PROBLEM TO SOLVE -
Your reply should reproduce each entry exactly and contain no pictures.

Items from a data source
□ □ □

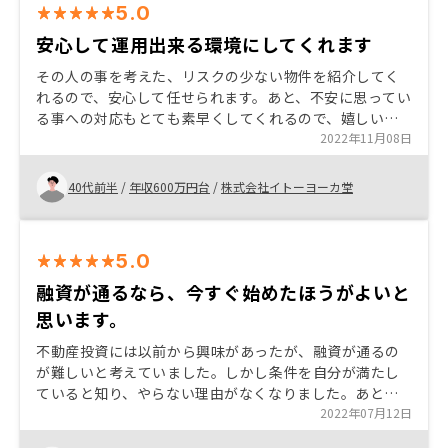
5.0
安心して運用出来る環境にしてくれます
その人の事を考えた、リスクの少ない物件を紹介してく
れるので、安心して任せられます。あと、不安に思ってい
る事への対応もとても素早くしてくれるので、嬉しいと
感じました。こちらの手間は出来るだけ少なくしてくれ
2022年11月08日
るので、時間も作りやすいです。
40代前半
/
年収600万円台
/
株式会社イトーヨーカ堂
5.0
融資が通るなら、今すぐ始めたほうがよいと
思います。
不動産投資には以前から興味があったが、融資が通るの
が難しいと考えていました。しかし条件を自分が満たし
ていると知り、やらない理由がなくなりました。あと、
営業の方が3物件も持っていたので、担当の方が自分でさ
2022年07月12日
れているというところに信頼がありました。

□ □ □

WRITTEN RESPONSE -
5.0
安心して運用出来る環境にしてくれます
その人の事を考えた、リスクの少ない物件を紹介してく
れるので、安心して任せられます。あと、不安に思ってい
る事への対応もとても素早くしてくれるので、嬉しいと
感じました。こちらの手間は出来るだけ少なくしてくれ
2022年11月08日
るので、時間も作りやすいです。
40代前半
/
年収600万円台
/
株式会社イトーヨーカ堂
5.0
融資が通るなら、今すぐ始めたほうがよいと
思います。
不動産投資には以前から興味があったが、融資が通るの
が難しいと考えていました。しかし条件を自分が満たし
ていると知り、やらない理由がなくなりました。あと、
営業の方が3物件も持っていたので、担当の方が自分でさ
2022年07月12日
れているというところに信頼がありました。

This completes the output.